■ WORK TO BE COMPLETED: Copy out each line of the entries below in which the string "left" appears.

■ Stored data:
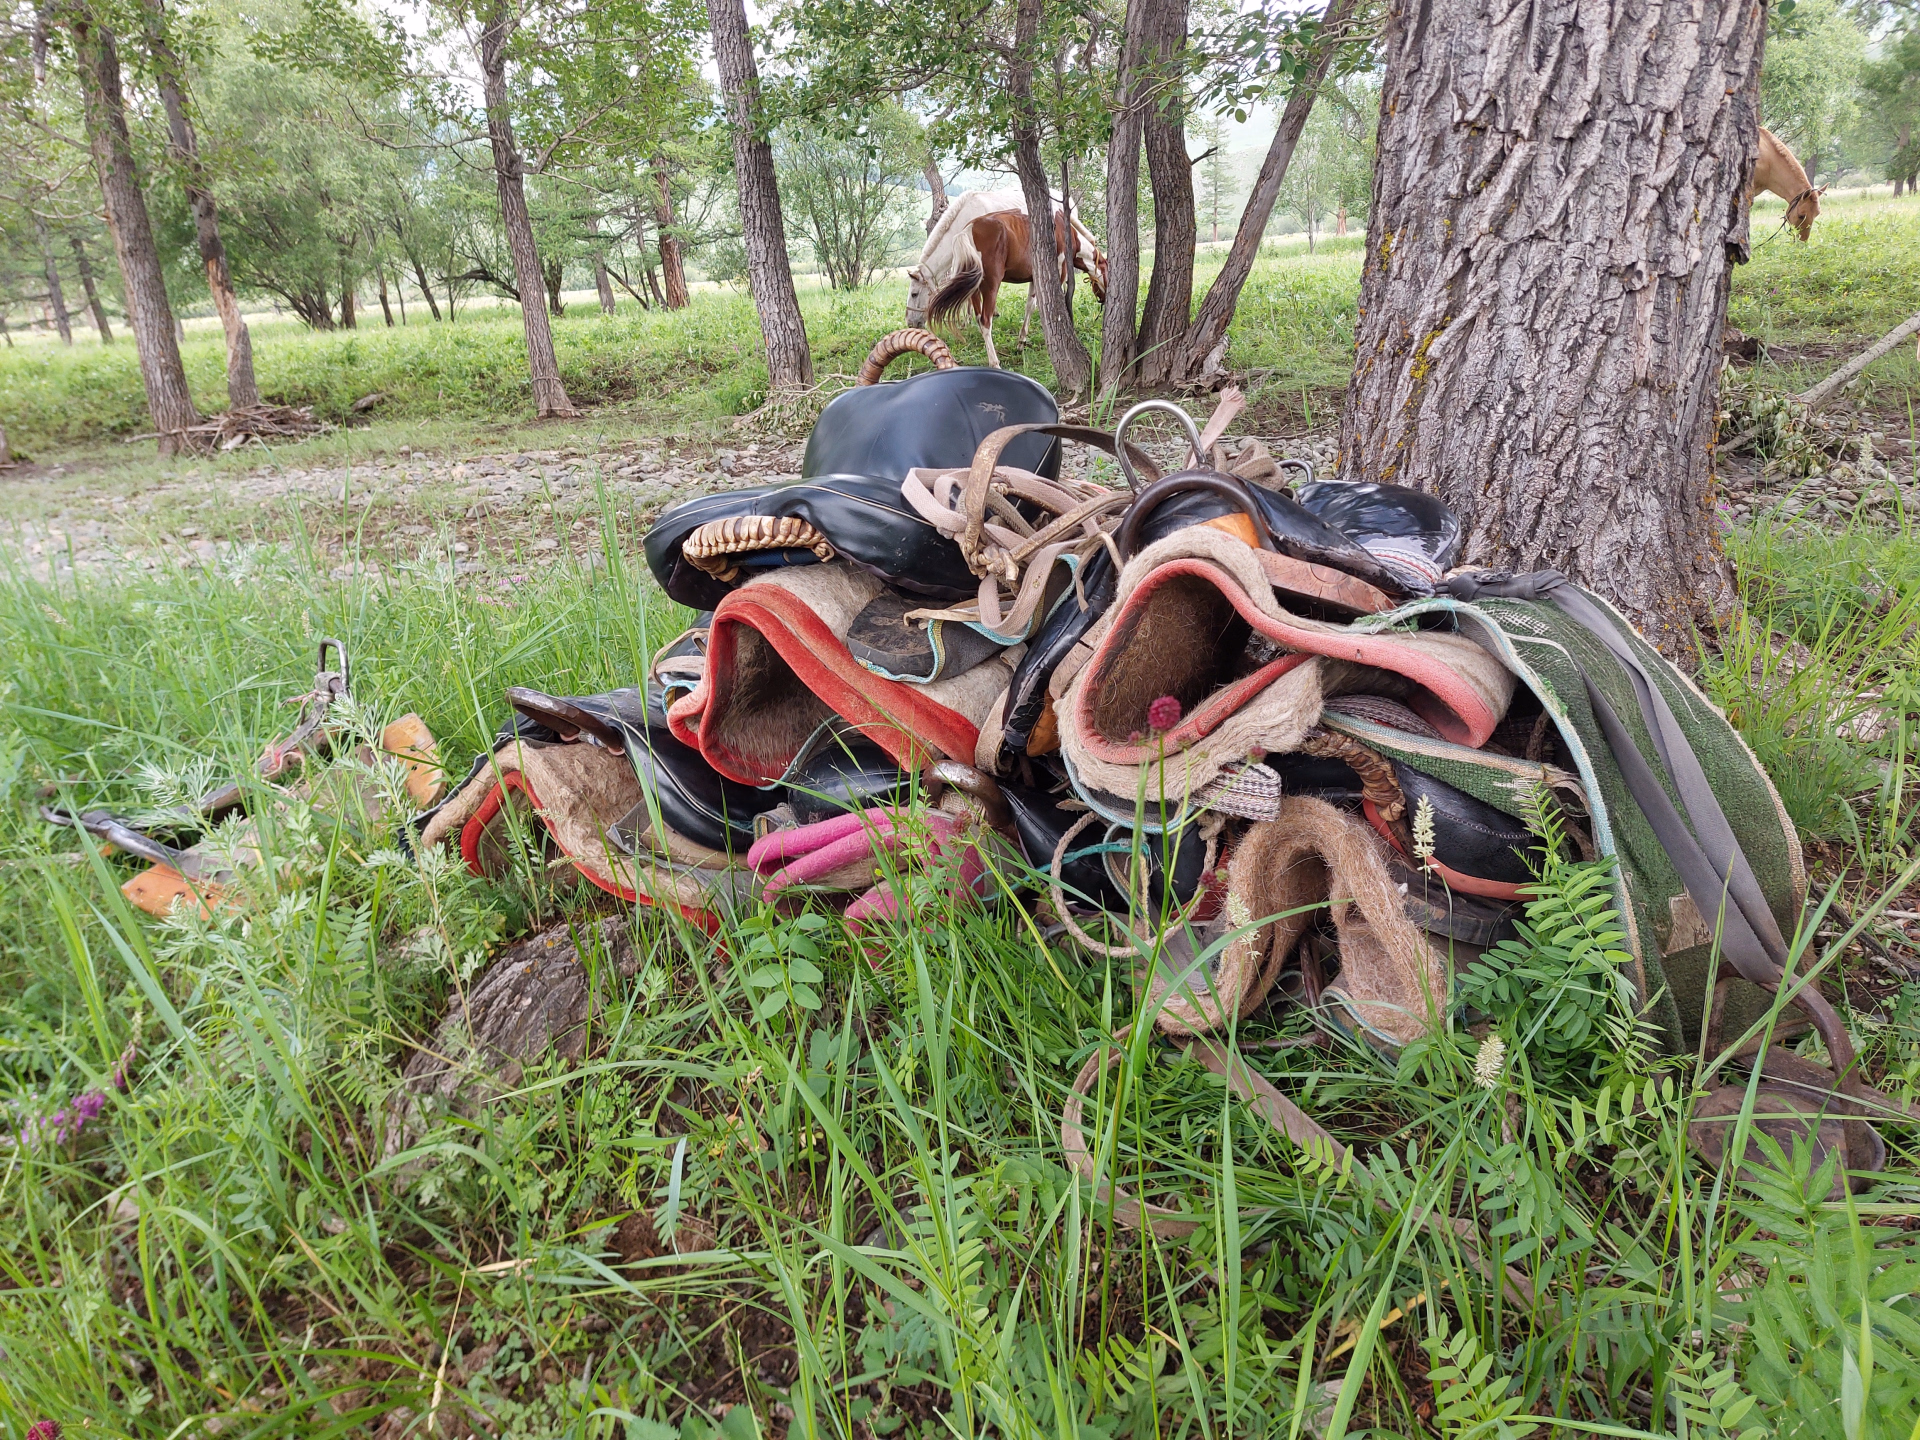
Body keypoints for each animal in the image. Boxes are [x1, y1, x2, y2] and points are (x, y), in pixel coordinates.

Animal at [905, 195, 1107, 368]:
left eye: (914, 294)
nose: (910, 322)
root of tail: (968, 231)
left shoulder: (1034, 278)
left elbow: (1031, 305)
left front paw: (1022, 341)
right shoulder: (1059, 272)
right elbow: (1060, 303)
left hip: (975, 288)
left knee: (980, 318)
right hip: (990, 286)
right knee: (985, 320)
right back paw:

■ OUTPUT BELOW:
left eye: (914, 294)
left shoulder: (1034, 278)
left elbow: (1031, 305)
left front paw: (1022, 341)
left hip: (975, 288)
left knee: (980, 318)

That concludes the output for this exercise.